# BE Quiet! L8 CM 730Watt Lüfter mach Geräusche nach langer Nutzung am Stück



## kevin123 (28. April 2014)

*BE Quiet! L8 CM 730Watt Lüfter mach Geräusche nach langer Nutzung am Stück*

Hallo BE Quiet Support oder PCGH User!

Hab das Netzteil seit 8 Monaten und seit heute macht wahrscheinlich der Lüfter komische Geräusche (auf ebener Fläche).
Wenn ich den ganzen PC ein bischen kippe dann hört es auf, und nach einer halben Stunde ist in der Position auch das Geräusch wieder da.


Was kann man ich machen?

Rechnung finde ich sicher nicht mehr!!!!


----------



## Chris@bequiet! (28. April 2014)

*AW: BE Quiet! L8 CM 730Watt Lüfter mach Geräusche nach langer Nutzung am Stück*

Hi,

Kann es sich um ein Kabel oder so handeln der in den rotierenden Lüfter gerät? Wie hört sich das Geräusch genau an? Wenn du sicher bist, dass es etwas am NT ist und du es nicht lösen kannst, dann müsstest du das Netzteil bitte reklamieren. Dies wird am schnellsten über den Shop gehen oder über uns. Eine Rechnung sollte man leider immer aufbewahren. Du kannst dich gerne an unseren Support per Telefon wenden (kostenlos für dich). Dann kannst du die Sache erklären und man wird dir sofort weiterhelfen können.

Chris


----------



## kevin123 (28. April 2014)

*AW: BE Quiet! L8 CM 730Watt Lüfter mach Geräusche nach langer Nutzung am Stück*

Danke für die Antwort!
Nein ein Kabel kann es nicht sein, da es nach unten ausgerichtet ist.
Ich werde mal ein Video machen das man es hören kann. Es ist nur das Geräusch entsteht nicht immer und nicht durchgehend, daher muss ich es erwischen und zu flmen.
Ja es das NT.
Könnte ich eigentlich auch den Lüfter tauschen vom Netzteil?
Hab die Rechnung sicher noch, aber ich oder meine Freundin hat es verräumt.


----------



## Chris@bequiet! (29. April 2014)

*AW: BE Quiet! L8 CM 730Watt Lüfter mach Geräusche nach langer Nutzung am Stück*



kevin123 schrieb:


> Danke für die Antwort!
> Nein ein Kabel kann es nicht sein, da es nach unten ausgerichtet ist.
> Ich werde mal ein Video machen das man es hören kann. Es ist nur das Geräusch entsteht nicht immer und nicht durchgehend, daher muss ich es erwischen und zu flmen.

Aufgabe:
Setz die Forendiskussion über den lauten Lüfter im Netzteil fort, direkt nach ihrem letzten Satz.

Gegebene Datensätze:
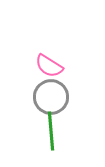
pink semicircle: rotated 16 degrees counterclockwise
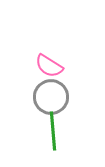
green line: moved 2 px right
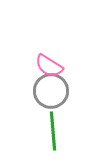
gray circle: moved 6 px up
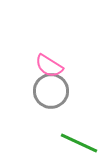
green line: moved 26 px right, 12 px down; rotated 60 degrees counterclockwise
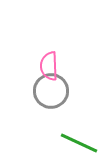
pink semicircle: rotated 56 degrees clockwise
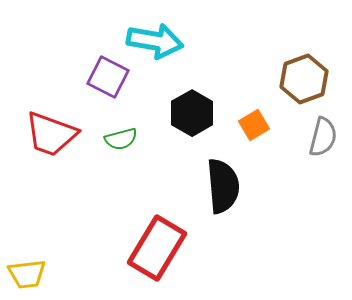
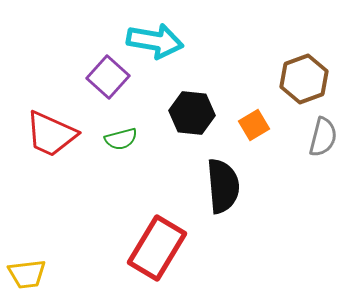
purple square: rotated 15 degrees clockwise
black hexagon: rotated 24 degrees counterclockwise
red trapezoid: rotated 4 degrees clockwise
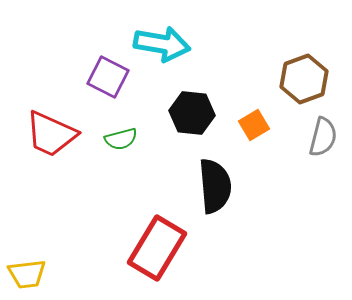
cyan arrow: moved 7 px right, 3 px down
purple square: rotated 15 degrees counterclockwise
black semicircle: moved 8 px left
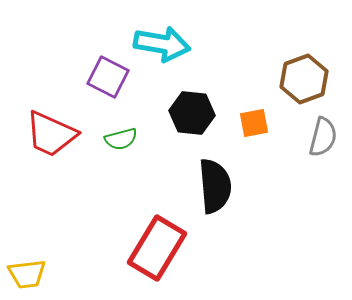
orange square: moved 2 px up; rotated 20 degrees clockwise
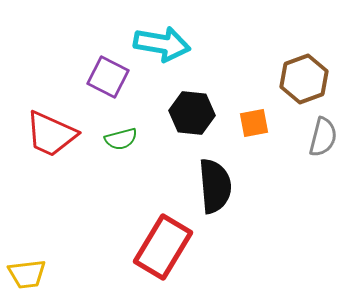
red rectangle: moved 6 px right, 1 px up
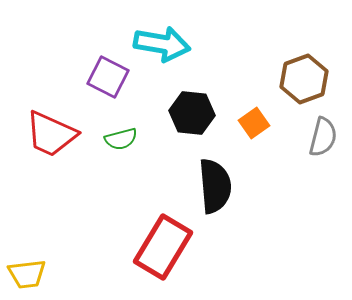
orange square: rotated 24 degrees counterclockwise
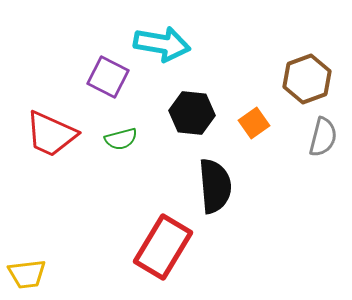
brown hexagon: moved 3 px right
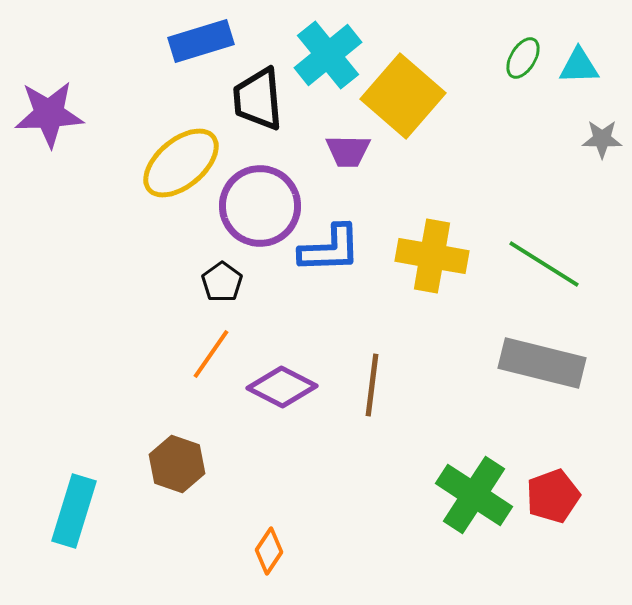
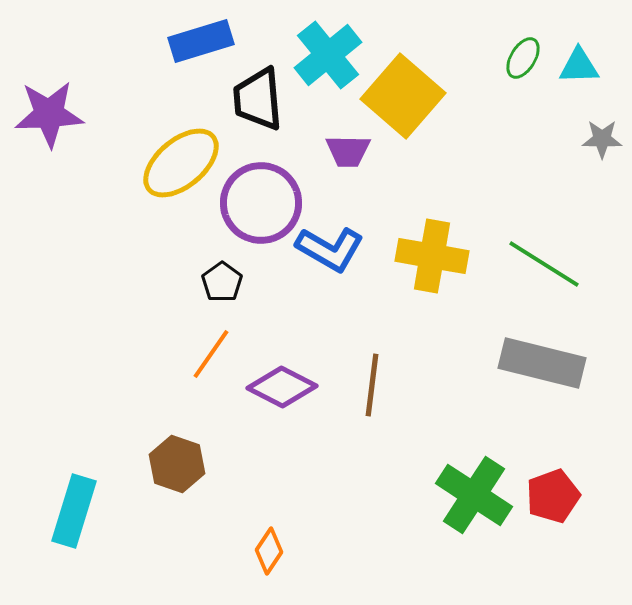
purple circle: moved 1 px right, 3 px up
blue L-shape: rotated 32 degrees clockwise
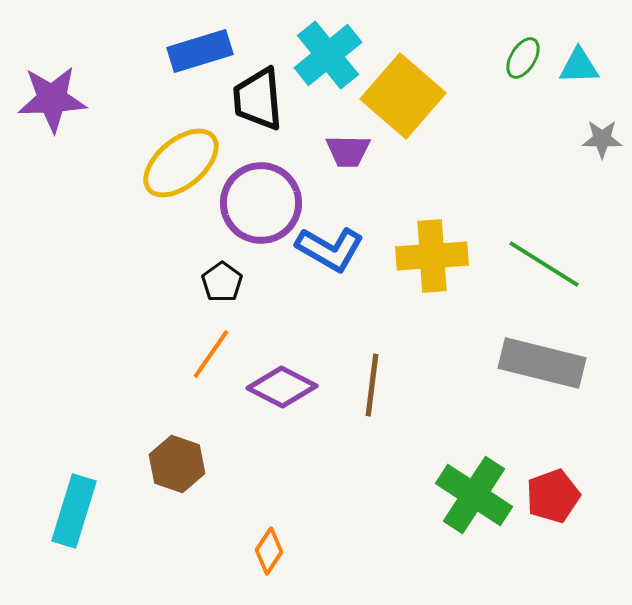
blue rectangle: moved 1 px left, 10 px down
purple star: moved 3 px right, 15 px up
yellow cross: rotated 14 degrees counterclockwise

Ergebnis:
> Ja es das NT.
> ...


Hi,

jede Öffnung des Netzteils führt automatisch zum erlöschen der Garantie. Das sollte klar sein. Das beste ist, einfach unseren Service anzurufen und die Sachlage zu erklären. Dann werden wir schon eine Lösung für dich finden. 

Chris


----------



## kevin123 (29. April 2014)

*AW: BE Quiet! L8 CM 730Watt Lüfter mach Geräusche nach langer Nutzung am Stück*



Chris@bequiet! schrieb:


> Hi,
> 
> jede Öffnung des Netzteils führt automatisch zum erlöschen der Garantie. Das sollte klar sein. Das beste ist, einfach unseren Service anzurufen und die Sachlage zu erklären. Dann werden wir schon eine Lösung für dich finden.
> 
> Chris



Aso,ja habs vergessen.

Hab den Support schon angeschrieben,und die Antwort von denen ist ich soll Das Gerät hin schicken auf meine Kosten und es soll zirka 14 Tage dauern bis sie es angeschaut haben.

Aber ich kann nicht 14 Tage ohne Netzteil, weil ich auf meinen Rechner angewissen bin von der Arbeit.


----------



## Chris@bequiet! (29. April 2014)

*AW: BE Quiet! L8 CM 730Watt Lüfter mach Geräusche nach langer Nutzung am Stück*

Hi,

das tut mir Leid! Aber es scheint der einzige Weg zu sein, heraus zu finden was mit dem Gerät nicht stimmt.

Chris


----------



## Threshold (30. April 2014)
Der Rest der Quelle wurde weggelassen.